**Information shown:**
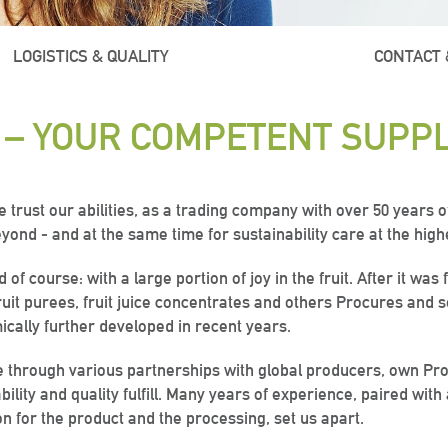
LOGISTICS & QUALITY
ABOUT US
CONTACT 
 – YOUR COMPETENT SUPPL
rust our abilities, as a trading company with over 50 years of
yond - and at the same time for sustainability care at the high
f course: with a large portion of joy in the fruit. After it wa
fruit purees, fruit juice concentrates and others Procures and s
cally further developed in recent years.
ross
ross
ross
“Everything
“Everything
“Everything
e through various partnerships with global producers, own Pro
bility and quality fulfill. Many years of experience, paired with
on for the product and the processing, set us apart.
rld
rld
rld
ana? In no
ana? In no
ana? In no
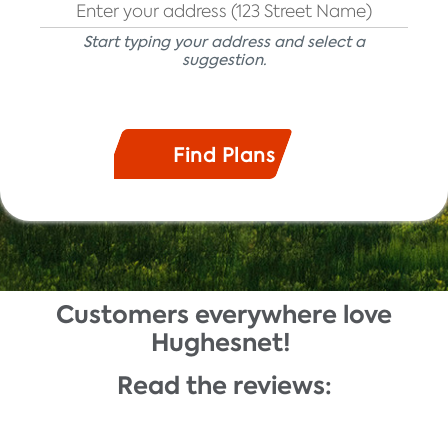
Start typing your address and select a
suggestion.
Customers everywhere love
Description
Hughesnet!
Read the reviews:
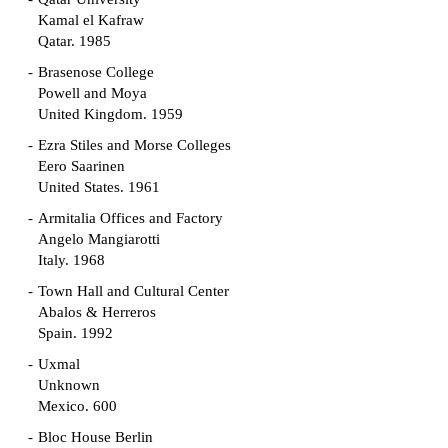
Kamal el Kafraw
Qatar. 1985
Brasenose College
Powell and Moya
United Kingdom. 1959
Ezra Stiles and Morse Colleges
Eero Saarinen
United States. 1961
Armitalia Offices and Factory
Angelo Mangiarotti
Italy. 1968
Town Hall and Cultural Center
Abalos & Herreros
Spain. 1992
Uxmal
Unknown
Mexico. 600
Bloc House Berlin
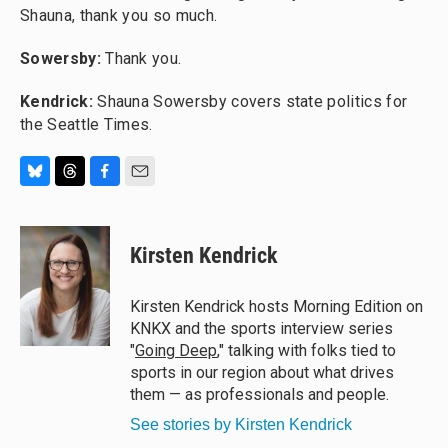
Shauna, thank you so much.
Sowersby:
Thank you.
Kendrick:
Shauna Sowersby covers state politics for
the Seattle Times.
B
T
F
E
l
h
a
m
u
r
c
a
e
e
e
i
Kirsten Kendrick
s
a
b
l
k
d
o
y
s
o
Kirsten Kendrick hosts Morning Edition on
k
KNKX and the sports interview series
"
Going Deep
," talking with folks tied to
sports in our region about what drives
them — as professionals and people.
See stories by Kirsten Kendrick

**Exercise directions:**
List every line in the records above that contains the word "Shauna".

**Written answer:**
Shauna, thank you so much.
Shauna Sowersby covers state politics for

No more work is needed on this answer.